• [Page extract]
□ □ □ □

- Residence: Constantinople
- Died: 405 (Eutropius) Constantinople (modern-day Istanbul, Turkey)
- Feast: 12 January

= Tygrius and Eutropius =

Roman martyrs (died 405)

Saints Tygrius and Eutropius (died 405) were two early Roman martyrs who supported Saint John Chrysostom at the time of his exile.
Eutropius was tortured and died, while Tygrius was exiled, but both are considered martyrs.
Their feast day is 12 January.

==Lives==

Tygrius and Eutropius were supporters of the exiled Saint John Chrysostom, and were arrested on false charges of trying to burn down the cathedral in Constantinople.
Eutropius was tortured and died of his injuries in 405, while Tygrius was exiled to Asia Minor.
Tygrius, priest, and Eutropius, lector, who suffered in the time of the emperor Arcadius (r. 383–408), are honoured on 12 January.

==Butler's account==
The hagiographer Alban Butler wrote,

Jan. 12.] SS. TYGRIUS AND EUTROPIUS, MM.

TYGRIUS, a priest, who was scourged, tormented with the disjointing of his bones, stripped of all his goods, and sent into banishment; and EUTROPIUS, lector, and precentor of the church of Constantinople, who died in prison of his torments, having been scourged, his cheeks torn with iron hooks, and his sides burnt with torches; are honoured in the Roman Martyrology with the title of martyrs, on the 12th of January.

==Doney's account ==
Mgr. Doney, in the Grande vie des saints (1872) wrote,

Saint Tygrius et Saint Eutrope, Martyrs

The chance of birth seemed to have never separated these two holy characters, united by the defense of the same interests, and the glory of a common martyrdom. Tygrius was born among the barbarians who conquered the Roman Empire. Having been taken prisoner in his youth, he was sold as a slave to a rich and powerful man from Constantinople who gave him freedom, as a reward for his zeal in serving him. His piety and virtues then brought him into the ecclesiastical state, and elevated him to the priesthood. Tygrius was so gentle and so fervent in piety, that in a short time he attracted the esteem and affection of the clergy and people of Constantinople.

□ □ □ □

• [Records supplied]
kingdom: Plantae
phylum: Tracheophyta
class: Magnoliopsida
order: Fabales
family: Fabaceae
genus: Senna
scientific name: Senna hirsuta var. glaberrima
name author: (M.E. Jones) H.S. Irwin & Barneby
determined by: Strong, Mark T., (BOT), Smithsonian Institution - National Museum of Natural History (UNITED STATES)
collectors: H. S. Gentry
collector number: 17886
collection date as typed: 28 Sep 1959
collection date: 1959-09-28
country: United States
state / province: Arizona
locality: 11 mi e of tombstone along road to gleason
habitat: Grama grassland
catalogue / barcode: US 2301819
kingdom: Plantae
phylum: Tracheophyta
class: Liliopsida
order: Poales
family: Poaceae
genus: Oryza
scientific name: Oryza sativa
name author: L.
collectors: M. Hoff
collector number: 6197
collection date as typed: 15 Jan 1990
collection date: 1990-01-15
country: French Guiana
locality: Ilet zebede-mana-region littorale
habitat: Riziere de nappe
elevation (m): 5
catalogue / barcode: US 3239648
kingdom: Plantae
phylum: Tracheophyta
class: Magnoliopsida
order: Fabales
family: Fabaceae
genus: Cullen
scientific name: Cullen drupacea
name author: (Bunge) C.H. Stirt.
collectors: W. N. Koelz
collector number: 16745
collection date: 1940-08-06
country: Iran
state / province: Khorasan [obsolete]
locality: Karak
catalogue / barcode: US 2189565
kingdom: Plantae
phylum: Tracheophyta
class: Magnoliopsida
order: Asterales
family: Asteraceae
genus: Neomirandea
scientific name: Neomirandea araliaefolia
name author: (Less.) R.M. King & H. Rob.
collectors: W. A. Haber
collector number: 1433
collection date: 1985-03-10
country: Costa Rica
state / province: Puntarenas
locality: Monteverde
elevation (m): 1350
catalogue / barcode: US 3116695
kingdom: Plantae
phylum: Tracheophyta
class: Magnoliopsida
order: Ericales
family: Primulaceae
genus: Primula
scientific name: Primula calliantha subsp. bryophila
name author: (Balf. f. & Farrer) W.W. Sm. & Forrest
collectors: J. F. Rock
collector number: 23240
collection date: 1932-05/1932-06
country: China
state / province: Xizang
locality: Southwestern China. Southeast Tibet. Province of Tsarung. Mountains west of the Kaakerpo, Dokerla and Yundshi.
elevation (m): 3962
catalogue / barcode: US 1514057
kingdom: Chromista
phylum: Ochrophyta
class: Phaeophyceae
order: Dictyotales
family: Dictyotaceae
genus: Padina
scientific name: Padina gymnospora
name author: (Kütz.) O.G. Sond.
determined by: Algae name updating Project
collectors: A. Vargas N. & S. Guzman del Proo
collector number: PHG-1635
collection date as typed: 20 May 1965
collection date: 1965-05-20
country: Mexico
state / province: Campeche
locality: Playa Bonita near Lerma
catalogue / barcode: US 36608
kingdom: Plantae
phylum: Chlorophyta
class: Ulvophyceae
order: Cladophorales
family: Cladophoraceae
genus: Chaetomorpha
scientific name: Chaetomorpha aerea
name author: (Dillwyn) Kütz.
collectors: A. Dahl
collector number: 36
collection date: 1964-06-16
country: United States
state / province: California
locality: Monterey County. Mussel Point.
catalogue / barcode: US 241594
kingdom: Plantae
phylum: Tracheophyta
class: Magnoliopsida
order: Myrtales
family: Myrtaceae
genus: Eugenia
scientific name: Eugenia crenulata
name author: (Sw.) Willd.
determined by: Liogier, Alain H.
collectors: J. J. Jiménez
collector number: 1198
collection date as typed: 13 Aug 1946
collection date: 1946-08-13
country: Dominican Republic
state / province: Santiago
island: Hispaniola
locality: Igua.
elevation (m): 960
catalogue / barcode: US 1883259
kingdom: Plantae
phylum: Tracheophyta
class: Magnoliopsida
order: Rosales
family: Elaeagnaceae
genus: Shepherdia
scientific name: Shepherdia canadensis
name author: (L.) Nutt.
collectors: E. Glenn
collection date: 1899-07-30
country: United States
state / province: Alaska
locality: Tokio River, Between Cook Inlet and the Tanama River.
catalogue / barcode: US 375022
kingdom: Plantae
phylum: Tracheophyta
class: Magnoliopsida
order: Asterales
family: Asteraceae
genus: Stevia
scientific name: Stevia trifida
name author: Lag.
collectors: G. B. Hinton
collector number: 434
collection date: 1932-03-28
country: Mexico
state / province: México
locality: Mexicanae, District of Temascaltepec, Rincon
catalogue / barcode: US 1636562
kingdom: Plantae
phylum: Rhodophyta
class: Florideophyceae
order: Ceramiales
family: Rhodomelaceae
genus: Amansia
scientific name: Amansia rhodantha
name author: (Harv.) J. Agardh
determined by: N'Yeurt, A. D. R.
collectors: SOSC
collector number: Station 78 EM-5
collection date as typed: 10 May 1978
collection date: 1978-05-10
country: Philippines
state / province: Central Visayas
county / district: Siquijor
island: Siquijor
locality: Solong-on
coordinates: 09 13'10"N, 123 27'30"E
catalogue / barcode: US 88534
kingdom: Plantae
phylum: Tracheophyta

□ □ □ □

• [List of tasks]
a - In the article on Tygrius and Eutropius, where was Tygrius sent into exile?
b - Retype the part of the article on Tygrius and Eutropius starting with "- Feast: 12" and going on through "are considered martyrs.".
Work only from the article on Tygrius and Eutropius, not from the items.

• [Set of answers]
a - Asia Minor.

b -
- Feast: 12 January

= Tygrius and Eutropius =

Roman martyrs (died 405)

Saints Tygrius and Eutropius (died 405) were two early Roman martyrs who supported Saint John Chrysostom at the time of his exile.
Eutropius was tortured and died, while Tygrius was exiled, but both are considered martyrs.